This article was last modified on August 7, 2014.


Q&A with Jack Hill, “Spider Baby”

Jack Hill is an incredible talent. Starting out under Roger Corman, he pioneered such exploitation genres as women in prison and blaxploitation. He launched the careers of Pam Grier and Sid Haig, as well as working with Universal Monsters alum in their later years. He is probably best known to horror fans for 1968’s “Spider Baby”, and to everyone else for “Foxy Brown”.

In October 2012, Hill took part in a 15-minute Q&A. Unfortunately, due to background noise, about 1/3 of that discussion is lost. Here are the segments that survived.

Q: Can you talk about how “Spider Baby” was first received and what has happened to it over the years?

JH: The film wasn’t really received at all when it was first released because by the time it came out theaters were showing almost all color films. But it actually did pretty well. We ran it one summer, and brought it back the next year as “The Liver Eaters” and ran it again. Exact same movie, different title. The original title of the movie was actually “Cannibal Orgy, or the Maddest Story Ever Told”. This was supposed to be a joke, because there was a film at the time called “The Greatest Story Ever Told”. The title “Spider Baby” is much better, and we came up with the advertising slogan “Ashes to ashes, dust to dust, if the bloodsuckers don’t get you, the liver eaters must.” That’s genius. That’s about all I know.
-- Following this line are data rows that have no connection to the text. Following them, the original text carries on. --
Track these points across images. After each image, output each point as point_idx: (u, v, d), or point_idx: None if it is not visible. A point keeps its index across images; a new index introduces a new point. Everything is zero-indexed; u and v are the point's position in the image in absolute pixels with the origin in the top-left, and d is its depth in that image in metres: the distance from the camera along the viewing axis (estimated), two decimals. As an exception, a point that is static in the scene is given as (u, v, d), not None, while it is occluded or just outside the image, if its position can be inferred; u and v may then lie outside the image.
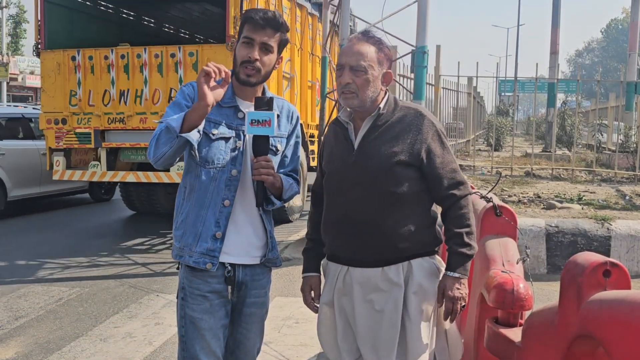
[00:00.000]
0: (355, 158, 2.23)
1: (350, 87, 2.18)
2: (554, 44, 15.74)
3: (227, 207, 2.24)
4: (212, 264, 2.23)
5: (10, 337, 4.41)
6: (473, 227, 2.24)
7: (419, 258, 2.25)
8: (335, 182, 2.29)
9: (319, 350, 4.10)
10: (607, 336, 1.70)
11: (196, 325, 2.25)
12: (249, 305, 2.35)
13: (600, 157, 11.53)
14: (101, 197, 11.18)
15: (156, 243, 7.65)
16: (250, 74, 2.22)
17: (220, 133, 2.23)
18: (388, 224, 2.20)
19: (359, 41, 2.23)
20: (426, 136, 2.21)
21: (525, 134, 29.97)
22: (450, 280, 2.21)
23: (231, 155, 2.25)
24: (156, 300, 5.25)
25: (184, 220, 2.28)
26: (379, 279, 2.22)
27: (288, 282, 5.71)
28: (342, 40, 6.93)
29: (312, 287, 2.45)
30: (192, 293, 2.26)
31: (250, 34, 2.21)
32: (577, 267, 1.91)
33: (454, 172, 2.25)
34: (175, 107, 2.25)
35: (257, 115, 2.15)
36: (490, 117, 19.00)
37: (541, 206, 6.89)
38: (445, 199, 2.24)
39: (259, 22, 2.19)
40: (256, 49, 2.20)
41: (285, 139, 2.39)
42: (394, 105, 2.28)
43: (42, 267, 6.43)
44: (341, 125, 2.32)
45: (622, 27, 63.70)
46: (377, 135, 2.23)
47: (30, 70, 33.96)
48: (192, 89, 2.28)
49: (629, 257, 5.91)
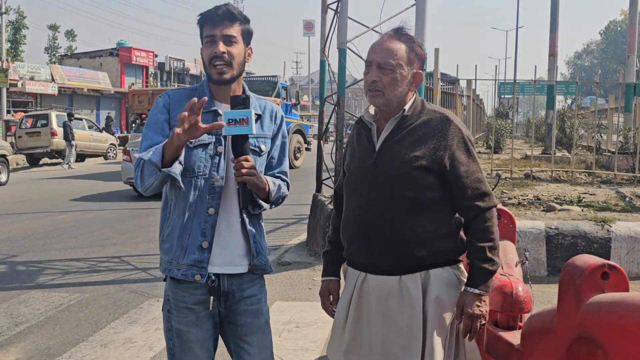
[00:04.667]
0: (375, 160, 2.16)
1: (377, 85, 2.11)
2: (552, 46, 15.73)
3: (212, 216, 2.17)
4: (201, 275, 2.16)
5: (10, 344, 4.41)
6: (497, 242, 2.13)
7: (439, 268, 2.15)
8: (354, 184, 2.23)
9: (320, 354, 4.09)
10: (605, 338, 1.70)
11: (183, 338, 2.20)
12: (242, 315, 2.25)
13: (600, 159, 11.53)
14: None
15: (156, 248, 7.64)
16: (221, 70, 2.16)
17: (198, 140, 2.14)
18: (404, 230, 2.11)
19: (390, 38, 2.15)
20: (451, 142, 2.12)
21: (525, 136, 29.98)
22: (470, 297, 2.09)
23: (212, 162, 2.18)
24: (157, 305, 5.24)
25: (170, 233, 2.22)
26: (395, 288, 2.13)
27: (288, 286, 5.71)
28: (341, 44, 6.94)
29: (331, 292, 2.39)
30: (177, 306, 2.21)
31: (209, 32, 2.16)
32: (575, 270, 1.92)
33: (479, 182, 2.15)
34: (154, 127, 2.19)
35: (234, 115, 2.07)
36: (490, 120, 19.00)
37: (541, 208, 6.88)
38: (468, 209, 2.14)
39: (214, 18, 2.16)
40: (219, 43, 2.15)
41: (270, 140, 2.32)
42: (421, 107, 2.19)
43: (42, 273, 6.43)
44: (364, 125, 2.25)
45: (621, 28, 63.74)
46: (399, 138, 2.14)
47: (30, 76, 34.00)
48: (168, 98, 2.23)
49: (629, 258, 5.91)
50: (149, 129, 2.20)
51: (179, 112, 2.06)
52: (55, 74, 36.59)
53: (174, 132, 2.01)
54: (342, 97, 6.99)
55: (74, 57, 45.03)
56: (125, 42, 45.32)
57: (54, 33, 50.17)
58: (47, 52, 49.91)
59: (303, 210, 8.90)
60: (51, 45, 50.10)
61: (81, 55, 45.29)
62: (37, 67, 36.21)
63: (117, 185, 13.95)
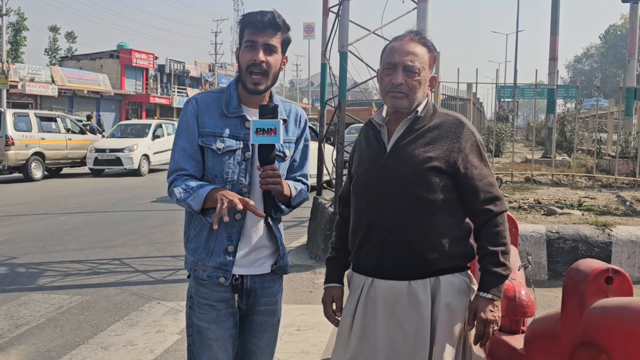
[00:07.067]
0: (386, 160, 2.13)
1: (402, 88, 2.09)
2: (553, 50, 15.76)
3: (238, 221, 2.20)
4: (225, 278, 2.21)
5: (11, 346, 4.40)
6: (509, 247, 2.11)
7: (449, 274, 2.11)
8: (363, 186, 2.19)
9: (320, 358, 4.09)
10: (609, 343, 1.70)
11: (203, 335, 2.23)
12: (260, 314, 2.32)
13: (601, 163, 11.53)
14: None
15: (157, 250, 7.64)
16: (257, 80, 2.17)
17: (226, 147, 2.19)
18: (416, 233, 2.08)
19: (412, 41, 2.13)
20: (464, 145, 2.11)
21: (525, 140, 29.99)
22: (483, 302, 2.06)
23: (240, 168, 2.21)
24: (157, 307, 5.24)
25: (197, 235, 2.25)
26: (404, 293, 2.09)
27: (289, 289, 5.70)
28: (342, 47, 6.95)
29: (334, 299, 2.34)
30: (199, 302, 2.25)
31: (251, 37, 2.17)
32: (579, 274, 1.91)
33: (491, 186, 2.13)
34: (185, 135, 2.22)
35: (262, 124, 2.08)
36: (490, 123, 19.01)
37: (542, 212, 6.89)
38: (480, 213, 2.12)
39: (258, 25, 2.16)
40: (260, 50, 2.16)
41: (294, 144, 2.35)
42: (433, 110, 2.18)
43: (42, 275, 6.42)
44: (374, 127, 2.22)
45: (621, 33, 63.86)
46: (412, 139, 2.12)
47: (30, 77, 34.04)
48: (196, 104, 2.24)
49: (630, 262, 5.90)
50: (180, 137, 2.23)
51: (208, 117, 2.19)
52: (56, 75, 36.64)
53: (225, 198, 2.04)
54: (343, 100, 7.00)
55: (74, 59, 45.11)
56: (126, 44, 45.39)
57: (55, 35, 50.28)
58: (48, 53, 50.02)
59: (303, 213, 8.88)
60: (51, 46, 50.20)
61: (81, 57, 45.36)
62: (38, 68, 36.28)
63: (117, 185, 13.94)
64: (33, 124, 16.98)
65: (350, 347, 2.16)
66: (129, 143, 18.53)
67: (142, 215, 10.44)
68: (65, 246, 7.87)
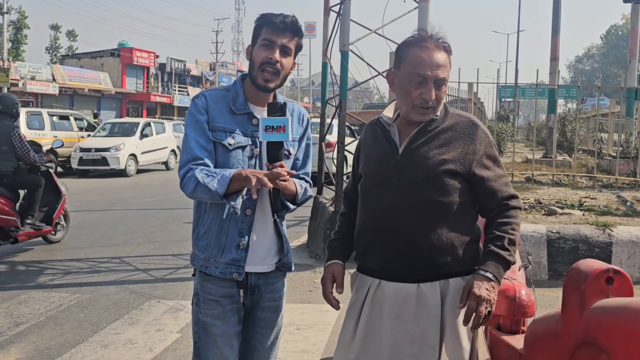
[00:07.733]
0: (399, 162, 2.09)
1: (432, 102, 2.05)
2: (554, 50, 15.77)
3: (249, 216, 2.22)
4: (239, 274, 2.23)
5: (10, 344, 4.40)
6: (517, 239, 2.05)
7: (459, 278, 2.07)
8: (372, 187, 2.15)
9: (320, 357, 4.09)
10: (610, 343, 1.70)
11: (208, 331, 2.26)
12: (264, 310, 2.35)
13: (601, 163, 11.53)
14: None
15: (157, 249, 7.64)
16: (268, 77, 2.20)
17: (237, 142, 2.22)
18: (427, 235, 2.04)
19: (438, 49, 2.06)
20: (479, 147, 2.09)
21: (526, 140, 29.99)
22: (480, 278, 1.97)
23: (249, 164, 2.23)
24: (157, 306, 5.24)
25: (207, 232, 2.26)
26: (412, 296, 2.04)
27: (289, 288, 5.67)
28: (343, 46, 6.94)
29: (335, 275, 2.23)
30: (205, 298, 2.28)
31: (270, 36, 2.19)
32: (579, 274, 1.91)
33: (507, 185, 2.12)
34: (196, 127, 2.21)
35: (272, 122, 2.10)
36: (491, 123, 19.00)
37: (542, 212, 6.88)
38: (495, 209, 2.08)
39: (279, 25, 2.19)
40: (277, 50, 2.19)
41: (297, 142, 2.38)
42: (445, 111, 2.14)
43: (42, 273, 6.42)
44: (382, 126, 2.18)
45: (622, 33, 63.85)
46: (425, 140, 2.08)
47: (31, 75, 34.05)
48: (205, 99, 2.25)
49: (630, 263, 5.90)
50: (191, 129, 2.23)
51: (217, 112, 2.22)
52: (57, 74, 36.65)
53: (255, 176, 2.05)
54: (344, 99, 7.00)
55: (75, 57, 45.13)
56: (127, 42, 45.44)
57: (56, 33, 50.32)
58: (49, 52, 50.06)
59: (303, 212, 8.88)
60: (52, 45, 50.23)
61: (82, 55, 45.39)
62: (38, 67, 36.29)
63: (117, 186, 13.95)
64: (46, 122, 17.16)
65: (354, 348, 2.13)
66: (115, 142, 17.56)
67: (143, 214, 10.44)
68: (65, 244, 7.87)
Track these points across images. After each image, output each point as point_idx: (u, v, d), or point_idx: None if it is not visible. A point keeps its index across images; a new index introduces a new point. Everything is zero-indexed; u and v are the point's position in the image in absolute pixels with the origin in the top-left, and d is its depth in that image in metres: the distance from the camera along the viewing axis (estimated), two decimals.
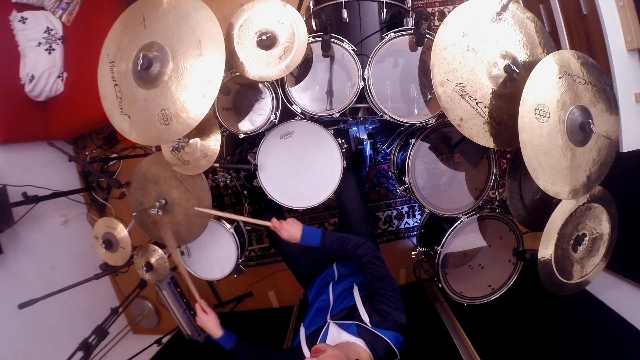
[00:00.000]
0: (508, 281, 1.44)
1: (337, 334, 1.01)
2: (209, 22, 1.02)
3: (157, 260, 1.51)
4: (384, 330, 0.97)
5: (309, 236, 1.17)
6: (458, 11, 1.05)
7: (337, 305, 1.14)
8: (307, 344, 1.05)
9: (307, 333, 1.10)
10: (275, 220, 1.19)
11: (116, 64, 1.12)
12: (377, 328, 0.97)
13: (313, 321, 1.15)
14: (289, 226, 1.16)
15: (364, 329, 0.98)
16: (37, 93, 2.08)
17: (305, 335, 1.09)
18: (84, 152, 2.46)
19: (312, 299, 1.33)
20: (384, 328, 0.97)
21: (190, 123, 1.03)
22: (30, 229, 2.05)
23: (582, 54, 1.05)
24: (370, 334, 0.96)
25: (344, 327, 1.01)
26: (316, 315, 1.18)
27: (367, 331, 0.97)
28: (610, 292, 1.52)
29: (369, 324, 0.98)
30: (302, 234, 1.16)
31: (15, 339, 1.85)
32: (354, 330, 0.98)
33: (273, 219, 1.20)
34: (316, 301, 1.27)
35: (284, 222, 1.18)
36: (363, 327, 0.98)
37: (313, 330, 1.09)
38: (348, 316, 1.04)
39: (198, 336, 1.98)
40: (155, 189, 1.41)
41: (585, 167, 1.08)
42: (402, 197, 2.23)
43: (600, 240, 1.25)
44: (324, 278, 1.37)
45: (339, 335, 0.99)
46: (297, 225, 1.17)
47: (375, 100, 1.21)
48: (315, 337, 1.05)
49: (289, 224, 1.17)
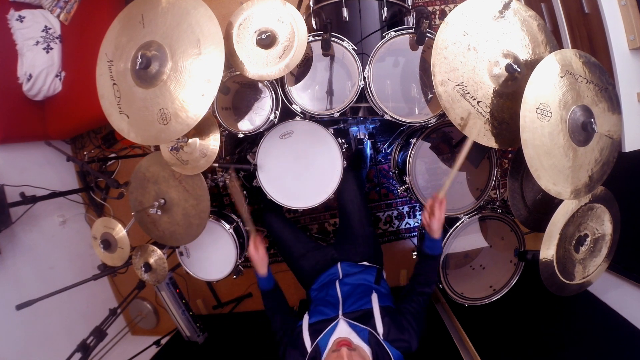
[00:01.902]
0: (509, 282, 1.43)
1: (346, 332, 0.99)
2: (208, 20, 1.01)
3: (155, 261, 1.50)
4: (394, 348, 0.96)
5: (439, 242, 1.16)
6: (459, 10, 1.05)
7: (350, 304, 1.11)
8: (309, 332, 1.03)
9: (311, 321, 1.07)
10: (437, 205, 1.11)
11: (114, 63, 1.12)
12: (387, 343, 0.96)
13: (319, 310, 1.12)
14: (441, 219, 1.11)
15: (375, 339, 0.97)
16: (35, 92, 2.07)
17: (309, 323, 1.07)
18: (82, 151, 2.46)
19: (316, 295, 1.31)
20: (394, 346, 0.97)
21: (189, 122, 1.02)
22: (28, 229, 2.04)
23: (584, 53, 1.05)
24: (379, 346, 0.96)
25: (356, 329, 1.00)
26: (323, 306, 1.14)
27: (377, 342, 0.96)
28: (612, 293, 1.51)
29: (381, 335, 0.98)
30: (440, 236, 1.13)
31: (13, 340, 1.84)
32: (365, 335, 0.97)
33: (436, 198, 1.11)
34: (322, 295, 1.25)
35: (442, 212, 1.10)
36: (374, 337, 0.97)
37: (320, 319, 1.07)
38: (362, 319, 1.03)
39: (197, 337, 1.97)
40: (154, 188, 1.41)
41: (587, 167, 1.07)
42: (402, 197, 2.22)
43: (602, 240, 1.25)
44: (327, 277, 1.36)
45: (348, 335, 0.98)
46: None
47: (375, 100, 1.20)
48: (321, 327, 1.03)
49: (441, 220, 1.11)
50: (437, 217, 1.09)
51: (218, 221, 1.50)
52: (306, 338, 1.02)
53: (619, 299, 1.47)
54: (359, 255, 1.38)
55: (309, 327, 1.05)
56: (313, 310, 1.16)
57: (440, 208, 1.09)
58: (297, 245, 1.46)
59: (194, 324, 1.97)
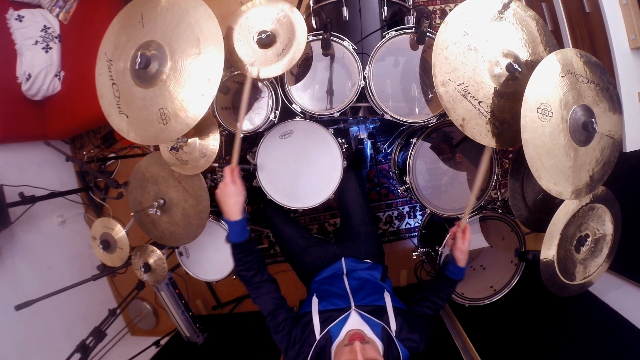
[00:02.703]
0: (510, 282, 1.43)
1: (358, 324, 0.98)
2: (208, 20, 1.01)
3: (155, 261, 1.49)
4: (403, 347, 0.96)
5: (463, 270, 1.14)
6: (459, 10, 1.04)
7: (362, 298, 1.07)
8: (319, 318, 0.99)
9: (321, 308, 1.02)
10: (460, 234, 1.12)
11: (114, 63, 1.11)
12: (398, 341, 0.96)
13: (331, 300, 1.06)
14: (464, 250, 1.10)
15: (387, 335, 0.96)
16: (34, 92, 2.06)
17: (319, 310, 1.01)
18: (82, 151, 2.45)
19: (318, 287, 1.25)
20: (404, 345, 0.97)
21: (188, 122, 1.02)
22: (27, 229, 2.04)
23: (585, 53, 1.04)
24: (390, 342, 0.95)
25: (369, 323, 0.98)
26: (335, 296, 1.09)
27: (389, 338, 0.96)
28: (613, 294, 1.50)
29: (394, 332, 0.97)
30: (466, 264, 1.13)
31: (12, 341, 1.83)
32: (378, 330, 0.97)
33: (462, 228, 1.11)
34: (327, 287, 1.19)
35: (466, 242, 1.10)
36: (387, 333, 0.97)
37: (331, 308, 1.02)
38: (375, 314, 1.01)
39: (197, 338, 1.97)
40: (154, 188, 1.40)
41: (588, 167, 1.07)
42: (403, 197, 2.22)
43: (603, 240, 1.24)
44: (332, 271, 1.33)
45: (360, 326, 0.97)
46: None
47: (375, 100, 1.20)
48: (332, 316, 0.99)
49: (464, 250, 1.10)
50: (459, 247, 1.08)
51: (218, 221, 1.50)
52: (316, 324, 0.97)
53: (619, 299, 1.47)
54: (361, 253, 1.37)
55: (319, 313, 1.00)
56: (321, 297, 1.08)
57: (463, 238, 1.08)
58: (299, 241, 1.44)
59: (194, 324, 1.96)
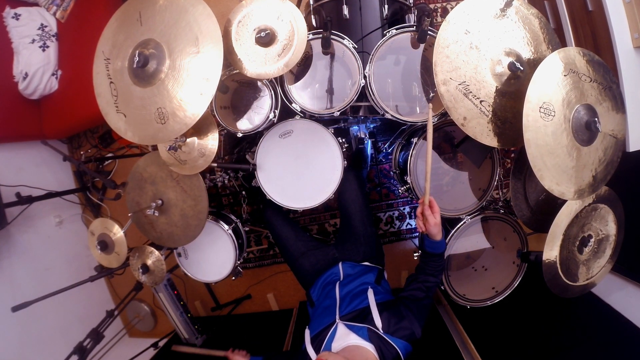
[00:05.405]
0: (512, 283, 1.42)
1: (345, 335, 0.99)
2: (207, 18, 0.99)
3: (153, 262, 1.48)
4: (396, 338, 0.96)
5: (442, 241, 1.09)
6: (460, 8, 1.03)
7: (347, 306, 1.11)
8: (312, 346, 1.03)
9: (312, 334, 1.08)
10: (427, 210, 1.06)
11: (112, 62, 1.10)
12: (389, 335, 0.96)
13: (319, 321, 1.13)
14: (438, 223, 1.04)
15: (375, 334, 0.96)
16: (31, 91, 2.05)
17: (311, 337, 1.07)
18: (79, 151, 2.44)
19: (317, 299, 1.31)
20: (397, 336, 0.96)
21: (187, 122, 1.01)
22: (23, 230, 2.02)
23: (588, 51, 1.03)
24: (380, 340, 0.95)
25: (354, 330, 0.99)
26: (323, 315, 1.15)
27: (378, 337, 0.96)
28: (616, 295, 1.50)
29: (381, 329, 0.97)
30: (442, 237, 1.07)
31: (9, 342, 1.82)
32: (364, 333, 0.97)
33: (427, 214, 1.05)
34: (322, 300, 1.25)
35: (436, 214, 1.04)
36: (374, 332, 0.97)
37: (319, 330, 1.07)
38: (359, 318, 1.02)
39: (195, 339, 1.95)
40: (152, 189, 1.39)
41: (591, 166, 1.06)
42: (403, 198, 2.20)
43: (606, 241, 1.23)
44: (328, 277, 1.35)
45: (347, 337, 0.98)
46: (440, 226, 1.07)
47: (376, 99, 1.19)
48: (322, 337, 1.03)
49: (438, 224, 1.05)
50: (431, 222, 1.03)
51: (216, 222, 1.49)
52: (311, 352, 1.01)
53: (622, 300, 1.46)
54: (360, 255, 1.37)
55: (311, 341, 1.05)
56: (312, 322, 1.16)
57: (432, 212, 1.03)
58: (298, 244, 1.45)
59: (192, 326, 1.95)
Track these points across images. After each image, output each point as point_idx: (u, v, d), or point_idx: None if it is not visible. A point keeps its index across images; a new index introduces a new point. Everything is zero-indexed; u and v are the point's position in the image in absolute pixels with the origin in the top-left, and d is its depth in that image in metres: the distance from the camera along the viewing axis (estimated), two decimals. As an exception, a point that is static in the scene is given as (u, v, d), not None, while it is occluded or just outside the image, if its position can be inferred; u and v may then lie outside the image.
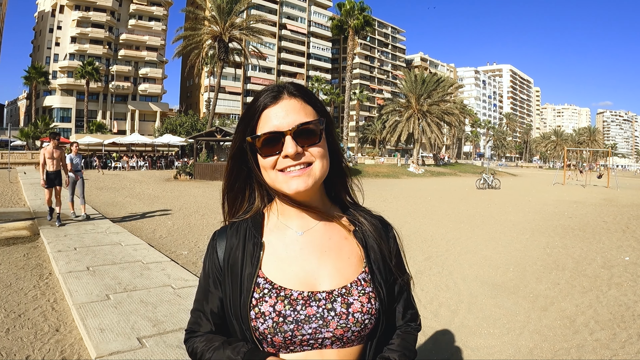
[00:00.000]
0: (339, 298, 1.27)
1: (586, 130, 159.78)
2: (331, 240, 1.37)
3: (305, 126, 1.26)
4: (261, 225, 1.39)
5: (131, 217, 14.43)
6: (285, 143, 1.25)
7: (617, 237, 13.46)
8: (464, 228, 14.44)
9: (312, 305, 1.25)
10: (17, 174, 30.85)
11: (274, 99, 1.31)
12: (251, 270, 1.30)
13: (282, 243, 1.35)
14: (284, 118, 1.27)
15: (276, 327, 1.22)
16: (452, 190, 32.58)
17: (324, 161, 1.29)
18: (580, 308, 6.89)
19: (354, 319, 1.25)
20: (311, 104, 1.33)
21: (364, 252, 1.36)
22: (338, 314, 1.25)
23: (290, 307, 1.24)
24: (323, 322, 1.24)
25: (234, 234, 1.39)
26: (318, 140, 1.28)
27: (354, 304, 1.27)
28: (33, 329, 5.29)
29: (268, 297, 1.26)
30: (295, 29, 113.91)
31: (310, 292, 1.27)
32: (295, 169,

Q: What was your inspiration for writing the film?

JH: (pretends to inhale) Being the 60s, much of the inspiration was drugs. But I don’t do that anymore.

Q: A lot has been made of the performances of Lon Chaney and Sid Haig, but Beverly Washburn had actually been a huge child star. What was it like working with her during a transitional phase?

JH: She was a professional, she studied acting and came into the audition ready. I don’t think she read the script, but she was ready. And along with Jill Banner, they just played off of each other so fantastically.

Q: At the time, Lon Chaney was going through some alcohol problems.

JH: He was, but he did great. The girls loved him, the whole crew loved working with him. The film is very, very low budget and only shot in 12 days. Lon was an alcoholic, but he wanted to act, and take some risks no one ever allowed him to do. He had an orange every afternoon, and it wasn’t until many years later that I learned his oranges were spiked with vodka. He never let it show.

Q: You directed Boris Karloff in his final picture, “Alien Terror”…

JH: Yes. His doctor didn’t want him to go to Mexico because he was dying, and this was a Mexican production. And on top of that, he was uninsurable, because you can’t insure a dying person. We had to write four scripts in such a way that they could be divided up and all of Boris’ scenes could be shot in Hollywood. So we shot all four parts, back to back, in four weeks, shuttling actors and sets between Mexico and Hollywood. Boris at this point was on oxygen and in a wheelchair, so he would quickly get up, say his line, and then quickly get back to the wheelchair and tank.

Q: The story goes he was grateful for this role.

JH: Yeah, he said he wanted to keep acting as long as people wanted him.

Q: Can you talk about your blaxploitation career and Pam Grier?

JH: Roger Corman and I were making a film called “Big Doll House”, which was the beginning of a series of women in prison films. We were shooting in the Philippines, and I hated the script so I basically rewrote it. We did auditions where we called in multiple women at once, just to see how they would contrast and work with each other. Pam came in to read, and she had only had one prior acting job, a bit part in Russ Meyer’s “Beyond the Valley of the Dolls”. But she started reading, she nailed it, so we kept her and I put her in more films, like “The Big Bird Cage”. AIP assigned me a film where they wanted black actors. They didn’t know if they wanted Pam, but I did. This became “Coffy”, and it had a great crossover audience. Up to that time, films with black actors largely appealed to black audiences. A lot of white people came to see this one, so we did it again with “Foxy Brown”. So I have to give credit to Pam for bringing black style, black hair, to white people and into the mainstream.

Q: How do you feel about the longevity of films like “Spider Baby” and “Foxy Brown”?

JH: Really good. Because, of course, that’s the whole reason we make films, because we want people to enjoy them.